Le développement de l’Afrique: un objectif lointain pour les deux candidats

Qu’il s’agisse de John McCain, le Républicain martial, ancien militaire et adepte de la manière forte, ou de Barack Obama, le démocrate moins féru d’idéologie et plus ouvert sur le monde, dans l’un ou l’autre cas, il ne faut pas se bercer d’illusions : l’Afrique et le développement ne font pas partie de leurs priorités. Dans leurs discours de politique étrangère, tous deux parlent surtout de l’Irak, de l’Iran, du conflit israélo-palestinien et de la lutte contre le terrorisme. Ce qui ne signifie pas que la politique envers l’Afrique n’évoluera pas après l’élection présidentielle du 4 novembre. Mais comme le souligne dans Le Monde le professeur de Sciences politiques, Bertrand Badie :
«Vu le contexte économique difficile que connaissent les Etats-Unis et la nécessité de maintenir les budgets militaires à un niveau élevé, il n’est pas sûr qu’on trouvera les moyens nécessaires aux ambitieux projets de développement. L’Afrique risque de demeurer, encore pour un moment, le champ de manœuvre politique et militaire des puissances, davantage que le laboratoire expérimental d’une nouvelle politique de développement». Quant à l’élargissement du Conseil de sécurité de l’Onu, on peut promettre ce qu’on veut : la réforme sera extrêmement difficile à mettre en œuvre.

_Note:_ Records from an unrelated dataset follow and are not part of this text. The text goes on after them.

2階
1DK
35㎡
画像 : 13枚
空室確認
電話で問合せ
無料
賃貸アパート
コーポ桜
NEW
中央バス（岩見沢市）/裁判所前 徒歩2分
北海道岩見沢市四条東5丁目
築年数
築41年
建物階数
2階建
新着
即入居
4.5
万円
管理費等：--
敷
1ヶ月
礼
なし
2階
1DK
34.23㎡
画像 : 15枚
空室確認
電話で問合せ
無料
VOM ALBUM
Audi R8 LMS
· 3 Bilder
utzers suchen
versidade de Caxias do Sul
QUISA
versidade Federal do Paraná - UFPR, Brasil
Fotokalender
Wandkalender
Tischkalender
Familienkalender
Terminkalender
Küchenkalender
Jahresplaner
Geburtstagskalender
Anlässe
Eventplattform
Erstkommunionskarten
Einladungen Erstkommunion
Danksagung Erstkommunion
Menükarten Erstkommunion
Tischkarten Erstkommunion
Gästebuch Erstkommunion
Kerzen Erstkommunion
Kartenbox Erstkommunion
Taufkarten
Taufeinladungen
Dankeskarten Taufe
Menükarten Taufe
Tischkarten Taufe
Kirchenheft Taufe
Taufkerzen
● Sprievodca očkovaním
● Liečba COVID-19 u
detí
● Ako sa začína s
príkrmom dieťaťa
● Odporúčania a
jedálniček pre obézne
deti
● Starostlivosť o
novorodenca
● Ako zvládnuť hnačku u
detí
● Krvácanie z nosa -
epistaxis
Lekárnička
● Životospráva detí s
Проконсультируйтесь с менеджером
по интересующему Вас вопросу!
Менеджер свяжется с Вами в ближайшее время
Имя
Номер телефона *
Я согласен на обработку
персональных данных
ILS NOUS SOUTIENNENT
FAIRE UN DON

Même si Barack Obama se défie de tout communautarisme, l’élection d’un Noir à la tête de la première puissance mondiale aurait partout des conséquences importantes. C’est du moins ce que pense Justin Vaisse, chercheur à la Brookings Institution : «Il ne faut pas sousestimer la force du message que cela adresserait au monde, et aussi au Tiers Monde. Un message pour l’Amérique elle-même, un symbole de progrès contre ses vieux démons de l’esclavage et de la ségrégation. Un symbole que le rêve américain est encore vivant et que l’oligarchie n’a pas toujours le dernier mot. Un message ensuite sur le rapport de l’Amérique au monde : élire un homme né au milieu du Pacifique, d’un père kenyan et qui a passé plusieurs années de sa jeunesse dans le pays à majorité musulmane le plus peuplé de la planète, envoie un signal que quelque chose a changé ; que l’Amérique ressemble davantage au reste du monde et qu’elle est donc mieux à même de le comprendre ».